Exercise aim =>
The entries that follow must be given again exactly, with no pictures kept.

[[ Listed entries, beginning ]]

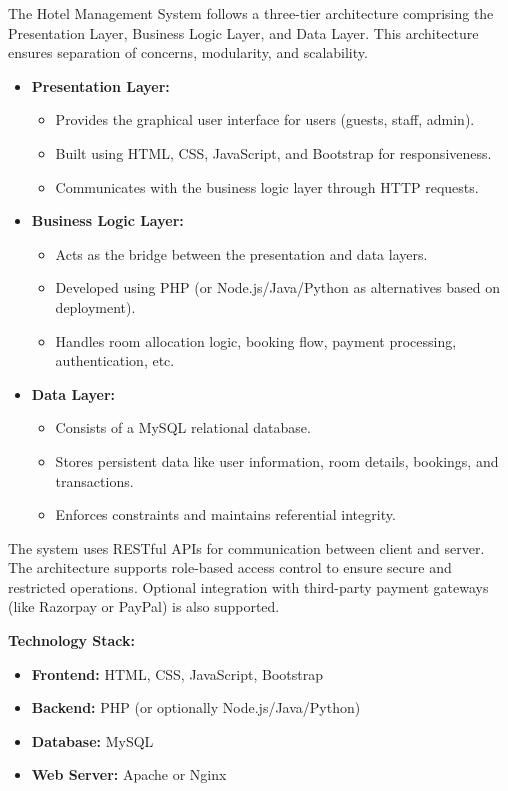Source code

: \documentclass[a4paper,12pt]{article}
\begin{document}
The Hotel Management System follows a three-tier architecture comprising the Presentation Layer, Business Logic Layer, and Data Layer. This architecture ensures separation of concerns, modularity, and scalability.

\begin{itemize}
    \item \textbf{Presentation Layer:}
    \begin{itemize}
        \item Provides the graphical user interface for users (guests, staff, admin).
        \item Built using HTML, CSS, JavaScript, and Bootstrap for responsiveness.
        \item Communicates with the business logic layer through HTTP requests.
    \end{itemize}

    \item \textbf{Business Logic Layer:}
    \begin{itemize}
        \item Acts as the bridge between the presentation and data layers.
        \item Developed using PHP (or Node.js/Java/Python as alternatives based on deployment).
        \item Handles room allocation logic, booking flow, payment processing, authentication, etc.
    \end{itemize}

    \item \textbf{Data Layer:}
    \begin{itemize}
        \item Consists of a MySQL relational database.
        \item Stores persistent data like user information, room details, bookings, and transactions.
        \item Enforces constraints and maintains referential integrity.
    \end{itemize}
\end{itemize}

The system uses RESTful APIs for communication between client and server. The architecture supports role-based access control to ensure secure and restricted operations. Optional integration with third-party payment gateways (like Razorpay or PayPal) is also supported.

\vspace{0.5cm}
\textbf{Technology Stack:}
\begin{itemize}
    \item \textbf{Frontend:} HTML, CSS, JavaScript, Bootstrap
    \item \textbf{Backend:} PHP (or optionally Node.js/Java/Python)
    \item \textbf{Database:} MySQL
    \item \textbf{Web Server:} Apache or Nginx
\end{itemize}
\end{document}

[[ Listed entries, end ]]

Result of the task =>
Source code

: \documentclass[a4paper,12pt]{article}
\begin{document}
The Hotel Management System follows a three-tier architecture comprising the Presentation Layer, Business Logic Layer, and Data Layer. This architecture ensures separation of concerns, modularity, and scalability.

\begin{itemize}
    \item \textbf{Presentation Layer:}
    \begin{itemize}
        \item Provides the graphical user interface for users (guests, staff, admin).
        \item Built using HTML, CSS, JavaScript, and Bootstrap for responsiveness.
        \item Communicates with the business logic layer through HTTP requests.
    \end{itemize}

    \item \textbf{Business Logic Layer:}
    \begin{itemize}
        \item Acts as the bridge between the presentation and data layers.
        \item Developed using PHP (or Node.js/Java/Python as alternatives based on deployment).
        \item Handles room allocation logic, booking flow, payment processing, authentication, etc.
    \end{itemize}

    \item \textbf{Data Layer:}
    \begin{itemize}
        \item Consists of a MySQL relational database.
        \item Stores persistent data like user information, room details, bookings, and transactions.
        \item Enforces constraints and maintains referential integrity.
    \end{itemize}
\end{itemize}

The system uses RESTful APIs for communication between client and server. The architecture supports role-based access control to ensure secure and restricted operations. Optional integration with third-party payment gateways (like Razorpay or PayPal) is also supported.

\vspace{0.5cm}
\textbf{Technology Stack:}
\begin{itemize}
    \item \textbf{Frontend:} HTML, CSS, JavaScript, Bootstrap
    \item \textbf{Backend:} PHP (or optionally Node.js/Java/Python)
    \item \textbf{Database:} MySQL
    \item \textbf{Web Server:} Apache or Nginx
\end{itemize}
\end{document}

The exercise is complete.